Tuesday, April 6, 2010

"I Am the Cheese" by Robert Cormier

Summary: Adam is riding his bike from his home in Monument, Massachusetts to Rutterburg, Vermont where he will deliver a package to his father.  In alternating chapters, he is also being interviewed by a man named Brint, gradually remembering and revealing his and his family's mysterious past.  Slowly Adam and the reader piece together the truth of Adam's history--and his present.

Musings: I have vague floating memories of this book from my past, which is only appropriate, given the content of the novel.  I believe my friends read it for middle school, but somehow I never did.  I remember them chanting "The cheese stands alone" and talking about how Cormier uses a real person's phone number (just looked it up and apparently it was Cormier's real phone number; crazy!) and feeling left out.  So I've now rectified that, a dozen or so years later.

I Am the Cheese is an "old" YA novel (published in 1977--older than me!), but it doesn't feel at all dated.  What I like most about the book is that it's part psychological study and part good old-fashioned mystery/spy caper.  The reader's kept guessing about the "truth" of Adam throughout the novel, but in an exciting--not exasperating--way.  The ending packs a nice punch while also wrapping up loose ends.  I'm left wondering if some aspects of the novel were meaningful or just red herrings, and I think that's a good thing.

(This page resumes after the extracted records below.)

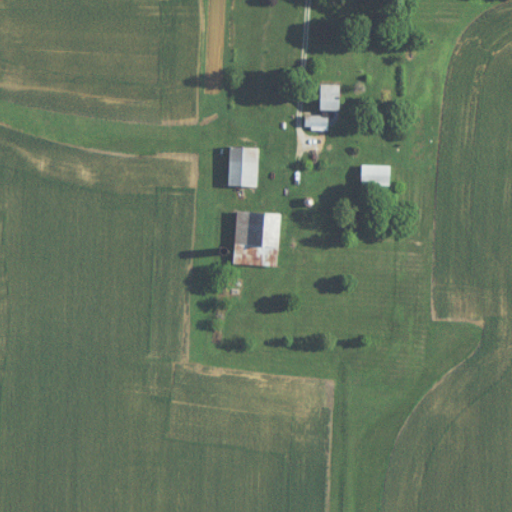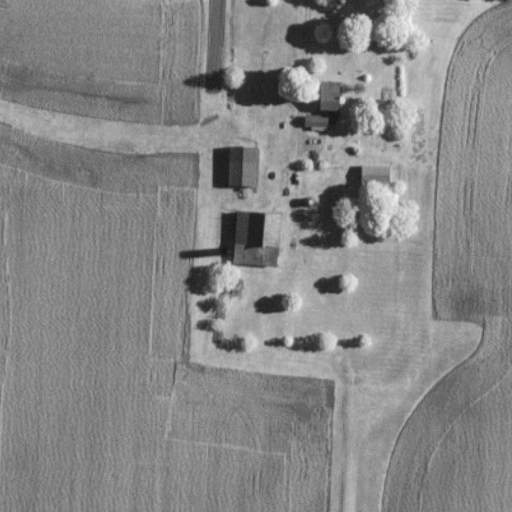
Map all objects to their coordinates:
road: (302, 101)
building: (326, 112)
building: (243, 169)
building: (375, 178)
building: (257, 241)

I loved the structure of the book and the juxtaposition between Adam's single-minded conviction of his bike ride and the muddy uncertainty in his interviews.  The novel changes from first person point of view during Adam's bike ride to third person during his interviews, which helps jumble the reader's mindset and keep the reader uncertain. 

I Am the Cheese was a fun read that I'd highly recommend, especially to people who loved the ambiguity and questioning of the narrator found in the more recent Liar.


  1. This sounds like an interesting novel. At first I thought I hadn't heard of it before, but the phrase "the cheese stands alone" sounds vaguely familiar!

  2. I'd definitely recommend it! It's short and quick, but I loved that it was a mystery without being a traditional mystery.